Verständnis prüfen =>
1. Geben Sie aus dem Artikel zur Bürgermeisterwahl in Gräfenhainichen den Abschnitt zwischen "Theoretisch könnte das" und "Sachsen-Anhalt gewählt wurde." einschließlich wortgetreu wieder.
2. An welchem Tag finden laut dem Artikel zur Bürgermeisterwahl in Gräfenhainichen gegebenenfalls Stichwahlen statt?

Ausgewählter Auszug =>
--------------------

Bürgermeisterwahl in Gräfenhainichen Bürgermeisterwahl in Gräfenhainichen: Duell in der Jamaika-Koalition

Gräfenhainichen - Das ist ein absolutes Novum in der Gräfenhainichener Politik: Erstmals treten zwei Bewerber aus einer Stadtratsfraktion im Kampf um den Chefsessel im Rathaus gegeneinander an. Enrico Schilling (CDU), der seit Jahren auf das Bürgermeisteramt spekuliert, hat seit dem Wochenende Konkurrenz aus den eigenen Reihen erhalten: Rene Schmidt (Grüne). „Das lässt die Koalitionsvereinbarung zu“, sagt Fraktionschefin und Juristin Petra Kuhnert.
Wahlleiter bei den Bürgermeisterwahlen in Gräfenhainichen ist das Stadtoberhaupt Harry Rußbült (Linke). „Das ist vom Gesetzgeber so festgelegt“, hieß es gestern dazu aus dem Rathaus der Heidestadt. Problematisch ist das nicht, da der Verwaltungschef nach eigenem Bekunden für eine weitere Amtszeit von sieben Jahren nicht mehr zur Verfügung steht. Gewählt wird sein Nachfolger, der im Juli sein Amt antritt, am 12. April. Bei zwei Kandidaten - das ist der derzeitige Stand - fällt schon an diesem Tag die Entscheidung. Gibt es aber mehrere Bewerber, muss der Sieger die 50-Prozent-Hürde knacken. Ist das nicht der Fall, gibt es am 26. April Stichwahlen. Antreten dürfen dabei die zwei Kandidaten, die zwei Wochen zuvor die meisten Wählerstimmen für sich verbuchen konnten.
Theoretisch könnte das Duo problemlos noch zum Trio werden. Doch Cornelia Kuhnert (FDP) - das erklärte sie gestern erneut auf MZ-Anfrage - will nicht in den Ring steigen. Aber selbst das würde nicht zum Bruch der „Jamaika“-Fraktion im Stadtrat führen, heißt es seitens der CDU. Und auch Schilling gibt sich locker. „Ich weiß, wie es geht“, sagt der 36-jährige Außenhandelskaufmann, der vor elf Jahren in Tornau zum jüngsten Bürgermeister in Sachsen-Anhalt gewählt wurde.

--------------------

Datenteil =>
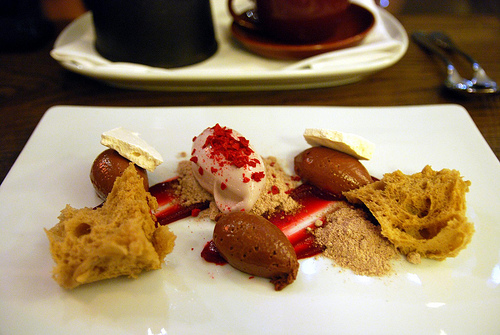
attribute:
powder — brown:
[309, 203, 399, 276]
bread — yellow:
[42, 159, 177, 291]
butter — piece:
[101, 129, 163, 174]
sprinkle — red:
[206, 125, 258, 173]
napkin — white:
[51, 39, 115, 76]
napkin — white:
[291, 36, 403, 76]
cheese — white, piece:
[216, 169, 261, 206]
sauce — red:
[151, 163, 358, 274]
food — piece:
[206, 202, 303, 289]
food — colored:
[44, 126, 476, 290]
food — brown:
[38, 152, 152, 295]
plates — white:
[63, 35, 413, 150]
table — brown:
[449, 15, 486, 36]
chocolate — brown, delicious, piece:
[207, 201, 307, 281]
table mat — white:
[84, 121, 408, 288]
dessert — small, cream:
[187, 125, 271, 211]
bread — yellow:
[344, 167, 476, 262]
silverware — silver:
[407, 23, 483, 100]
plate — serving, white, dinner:
[1, 100, 470, 331]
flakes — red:
[190, 122, 265, 186]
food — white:
[187, 123, 266, 207]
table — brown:
[2, 0, 484, 179]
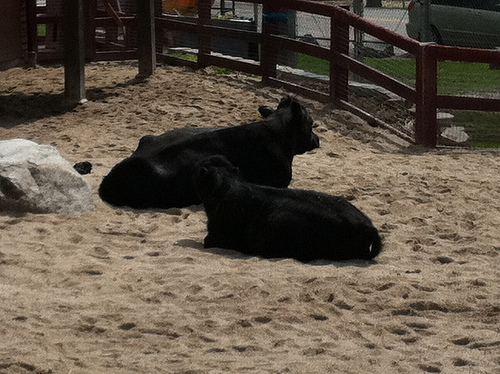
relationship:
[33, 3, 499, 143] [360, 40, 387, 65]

--------------------

Lösungen der Aufgaben =>
1.
Theoretisch könnte das Duo problemlos noch zum Trio werden. Doch Cornelia Kuhnert (FDP) - das erklärte sie gestern erneut auf MZ-Anfrage - will nicht in den Ring steigen. Aber selbst das würde nicht zum Bruch der „Jamaika“-Fraktion im Stadtrat führen, heißt es seitens der CDU. Und auch Schilling gibt sich locker. „Ich weiß, wie es geht“, sagt der 36-jährige Außenhandelskaufmann, der vor elf Jahren in Tornau zum jüngsten Bürgermeister in Sachsen-Anhalt gewählt wurde.

2. Am 26. April.